WORK TO BE COMPLETED ::
From the data that follows, print exactly the lines starting at the one containing "Was macht KIBIS?" and ending at the one containing "Some Considerations of"; include both of them and nothing more.

DATA RECORDS ::
- Opening Delimiter -

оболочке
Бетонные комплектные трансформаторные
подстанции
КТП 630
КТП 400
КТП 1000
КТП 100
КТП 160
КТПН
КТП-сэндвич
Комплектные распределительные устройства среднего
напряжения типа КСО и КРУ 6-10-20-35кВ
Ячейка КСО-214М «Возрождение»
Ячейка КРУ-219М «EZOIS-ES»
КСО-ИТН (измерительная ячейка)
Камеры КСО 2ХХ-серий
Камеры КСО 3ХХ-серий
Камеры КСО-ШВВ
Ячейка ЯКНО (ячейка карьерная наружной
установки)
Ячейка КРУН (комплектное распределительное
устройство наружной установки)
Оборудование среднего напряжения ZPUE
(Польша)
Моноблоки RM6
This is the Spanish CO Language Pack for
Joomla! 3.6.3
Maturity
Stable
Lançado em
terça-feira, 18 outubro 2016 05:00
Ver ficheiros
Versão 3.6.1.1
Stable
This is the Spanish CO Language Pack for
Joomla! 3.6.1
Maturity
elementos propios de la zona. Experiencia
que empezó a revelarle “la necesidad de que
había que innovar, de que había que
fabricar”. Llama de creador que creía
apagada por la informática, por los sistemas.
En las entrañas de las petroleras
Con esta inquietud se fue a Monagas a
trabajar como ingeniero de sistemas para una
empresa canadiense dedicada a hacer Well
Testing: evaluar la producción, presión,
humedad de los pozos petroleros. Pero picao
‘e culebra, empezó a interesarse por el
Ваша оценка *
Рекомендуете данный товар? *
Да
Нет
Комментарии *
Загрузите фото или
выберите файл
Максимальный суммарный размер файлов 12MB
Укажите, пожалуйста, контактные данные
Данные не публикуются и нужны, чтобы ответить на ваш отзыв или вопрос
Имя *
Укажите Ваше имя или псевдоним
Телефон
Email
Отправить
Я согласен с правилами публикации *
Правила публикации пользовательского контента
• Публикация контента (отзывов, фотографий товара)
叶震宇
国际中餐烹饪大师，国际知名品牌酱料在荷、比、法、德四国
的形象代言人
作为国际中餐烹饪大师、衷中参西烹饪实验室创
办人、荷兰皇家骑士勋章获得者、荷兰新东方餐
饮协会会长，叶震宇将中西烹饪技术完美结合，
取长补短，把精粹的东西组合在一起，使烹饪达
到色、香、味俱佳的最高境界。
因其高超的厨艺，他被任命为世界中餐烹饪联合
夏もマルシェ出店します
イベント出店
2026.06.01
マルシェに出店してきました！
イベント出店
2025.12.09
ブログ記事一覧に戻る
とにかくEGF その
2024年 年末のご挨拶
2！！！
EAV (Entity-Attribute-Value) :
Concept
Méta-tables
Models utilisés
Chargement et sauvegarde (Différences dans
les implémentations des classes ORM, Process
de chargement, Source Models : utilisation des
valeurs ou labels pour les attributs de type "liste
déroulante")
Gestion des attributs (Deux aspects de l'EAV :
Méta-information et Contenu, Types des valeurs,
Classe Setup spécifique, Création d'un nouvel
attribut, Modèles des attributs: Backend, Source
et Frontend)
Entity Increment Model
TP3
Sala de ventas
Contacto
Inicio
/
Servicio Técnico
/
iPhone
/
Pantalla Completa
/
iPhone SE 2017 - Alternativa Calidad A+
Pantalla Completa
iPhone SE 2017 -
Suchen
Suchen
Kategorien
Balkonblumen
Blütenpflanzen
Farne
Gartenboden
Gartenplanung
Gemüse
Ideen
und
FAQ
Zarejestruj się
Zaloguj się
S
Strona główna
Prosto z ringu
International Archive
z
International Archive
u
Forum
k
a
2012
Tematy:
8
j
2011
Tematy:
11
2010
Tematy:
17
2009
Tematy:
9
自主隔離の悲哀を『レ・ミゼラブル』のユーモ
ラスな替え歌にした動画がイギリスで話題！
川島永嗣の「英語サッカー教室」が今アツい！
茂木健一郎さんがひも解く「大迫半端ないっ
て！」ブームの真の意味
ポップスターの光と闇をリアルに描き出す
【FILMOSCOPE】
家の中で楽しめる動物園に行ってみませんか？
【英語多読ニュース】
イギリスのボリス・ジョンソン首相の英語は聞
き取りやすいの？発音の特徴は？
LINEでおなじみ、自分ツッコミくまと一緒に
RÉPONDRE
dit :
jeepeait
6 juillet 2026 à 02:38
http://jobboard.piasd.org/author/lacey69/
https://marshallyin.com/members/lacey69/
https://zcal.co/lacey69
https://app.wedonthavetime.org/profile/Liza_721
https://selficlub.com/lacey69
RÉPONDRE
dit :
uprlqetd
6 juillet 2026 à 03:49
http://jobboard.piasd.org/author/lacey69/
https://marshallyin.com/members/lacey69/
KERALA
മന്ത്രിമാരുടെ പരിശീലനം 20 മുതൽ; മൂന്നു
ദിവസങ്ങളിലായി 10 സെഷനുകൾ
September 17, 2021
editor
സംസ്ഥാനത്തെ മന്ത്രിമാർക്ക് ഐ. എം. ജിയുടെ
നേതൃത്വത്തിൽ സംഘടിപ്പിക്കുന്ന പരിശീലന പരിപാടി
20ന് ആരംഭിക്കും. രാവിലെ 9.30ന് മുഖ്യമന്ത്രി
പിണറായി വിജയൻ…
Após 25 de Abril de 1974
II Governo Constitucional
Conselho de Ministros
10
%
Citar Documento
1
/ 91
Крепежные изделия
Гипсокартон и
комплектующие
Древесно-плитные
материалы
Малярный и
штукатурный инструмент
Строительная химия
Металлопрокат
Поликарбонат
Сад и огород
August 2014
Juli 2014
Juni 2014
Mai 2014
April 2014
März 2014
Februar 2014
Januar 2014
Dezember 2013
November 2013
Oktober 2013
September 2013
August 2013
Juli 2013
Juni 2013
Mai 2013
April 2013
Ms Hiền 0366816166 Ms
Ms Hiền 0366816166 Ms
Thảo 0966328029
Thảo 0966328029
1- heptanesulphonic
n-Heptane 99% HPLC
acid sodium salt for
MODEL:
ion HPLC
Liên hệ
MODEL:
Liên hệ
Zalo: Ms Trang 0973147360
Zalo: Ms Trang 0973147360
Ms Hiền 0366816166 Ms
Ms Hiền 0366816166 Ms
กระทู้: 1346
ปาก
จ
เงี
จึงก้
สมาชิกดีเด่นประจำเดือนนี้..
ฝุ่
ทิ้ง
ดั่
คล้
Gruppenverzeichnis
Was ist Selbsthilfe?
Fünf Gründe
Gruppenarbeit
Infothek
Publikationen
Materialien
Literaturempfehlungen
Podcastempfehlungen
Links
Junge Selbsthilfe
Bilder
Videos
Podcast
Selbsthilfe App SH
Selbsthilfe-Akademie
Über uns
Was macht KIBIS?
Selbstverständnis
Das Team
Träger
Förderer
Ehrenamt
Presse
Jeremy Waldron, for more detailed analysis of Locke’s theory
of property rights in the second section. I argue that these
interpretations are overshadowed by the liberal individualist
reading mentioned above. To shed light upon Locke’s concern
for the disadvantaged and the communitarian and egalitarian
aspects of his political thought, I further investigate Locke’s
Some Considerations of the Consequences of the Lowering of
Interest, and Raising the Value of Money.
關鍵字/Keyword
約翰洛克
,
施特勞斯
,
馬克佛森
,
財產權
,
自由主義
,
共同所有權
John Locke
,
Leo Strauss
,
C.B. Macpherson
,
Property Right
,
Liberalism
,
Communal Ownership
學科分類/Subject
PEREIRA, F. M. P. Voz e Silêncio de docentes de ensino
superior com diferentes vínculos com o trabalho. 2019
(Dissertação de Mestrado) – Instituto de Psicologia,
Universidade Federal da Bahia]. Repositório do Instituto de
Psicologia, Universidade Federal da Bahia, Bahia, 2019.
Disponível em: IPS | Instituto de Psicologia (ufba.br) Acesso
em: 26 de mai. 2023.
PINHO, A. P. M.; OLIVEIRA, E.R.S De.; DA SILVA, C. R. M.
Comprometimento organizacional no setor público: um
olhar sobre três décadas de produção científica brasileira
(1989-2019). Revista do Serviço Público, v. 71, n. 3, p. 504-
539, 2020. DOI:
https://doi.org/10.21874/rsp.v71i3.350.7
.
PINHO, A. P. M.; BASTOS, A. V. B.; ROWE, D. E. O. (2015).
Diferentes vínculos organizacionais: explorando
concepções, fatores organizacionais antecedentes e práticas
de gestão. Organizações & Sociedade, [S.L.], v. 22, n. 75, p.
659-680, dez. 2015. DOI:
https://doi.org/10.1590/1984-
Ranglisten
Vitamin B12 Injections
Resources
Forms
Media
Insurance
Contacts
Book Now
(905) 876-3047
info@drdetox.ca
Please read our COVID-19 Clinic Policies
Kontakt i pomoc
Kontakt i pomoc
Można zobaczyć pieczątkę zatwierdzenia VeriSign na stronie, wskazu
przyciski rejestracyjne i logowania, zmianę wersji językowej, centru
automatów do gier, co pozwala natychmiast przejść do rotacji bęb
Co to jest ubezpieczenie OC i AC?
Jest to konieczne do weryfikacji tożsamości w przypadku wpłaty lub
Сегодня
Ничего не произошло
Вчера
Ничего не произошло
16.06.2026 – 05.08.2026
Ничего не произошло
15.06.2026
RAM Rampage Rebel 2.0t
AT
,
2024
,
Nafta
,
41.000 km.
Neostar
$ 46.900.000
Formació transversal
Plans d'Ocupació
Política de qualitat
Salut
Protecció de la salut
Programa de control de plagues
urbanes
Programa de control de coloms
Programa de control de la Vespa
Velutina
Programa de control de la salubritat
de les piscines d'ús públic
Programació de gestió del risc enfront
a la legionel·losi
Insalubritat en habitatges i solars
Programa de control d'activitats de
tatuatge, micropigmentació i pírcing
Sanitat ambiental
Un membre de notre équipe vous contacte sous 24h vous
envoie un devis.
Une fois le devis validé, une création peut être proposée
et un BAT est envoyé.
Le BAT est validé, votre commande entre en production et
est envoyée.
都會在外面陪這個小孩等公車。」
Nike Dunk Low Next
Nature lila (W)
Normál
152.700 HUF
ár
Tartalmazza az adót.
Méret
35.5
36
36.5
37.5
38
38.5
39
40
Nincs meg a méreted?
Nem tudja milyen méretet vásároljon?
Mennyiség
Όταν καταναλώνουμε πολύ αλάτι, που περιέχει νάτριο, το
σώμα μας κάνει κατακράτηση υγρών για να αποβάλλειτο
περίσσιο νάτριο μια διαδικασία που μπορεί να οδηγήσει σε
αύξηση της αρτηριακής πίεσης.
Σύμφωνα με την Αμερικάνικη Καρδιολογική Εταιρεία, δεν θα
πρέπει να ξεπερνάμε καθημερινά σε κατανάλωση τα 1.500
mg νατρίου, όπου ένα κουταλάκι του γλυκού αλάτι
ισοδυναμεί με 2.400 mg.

- Closing Delimiter -

ANSWER AREA ::
Was macht KIBIS?
Selbstverständnis
Das Team
Träger
Förderer
Ehrenamt
Presse
Jeremy Waldron, for more detailed analysis of Locke’s theory
of property rights in the second section. I argue that these
interpretations are overshadowed by the liberal individualist
reading mentioned above. To shed light upon Locke’s concern
for the disadvantaged and the communitarian and egalitarian
aspects of his political thought, I further investigate Locke’s
Some Considerations of the Consequences of the Lowering of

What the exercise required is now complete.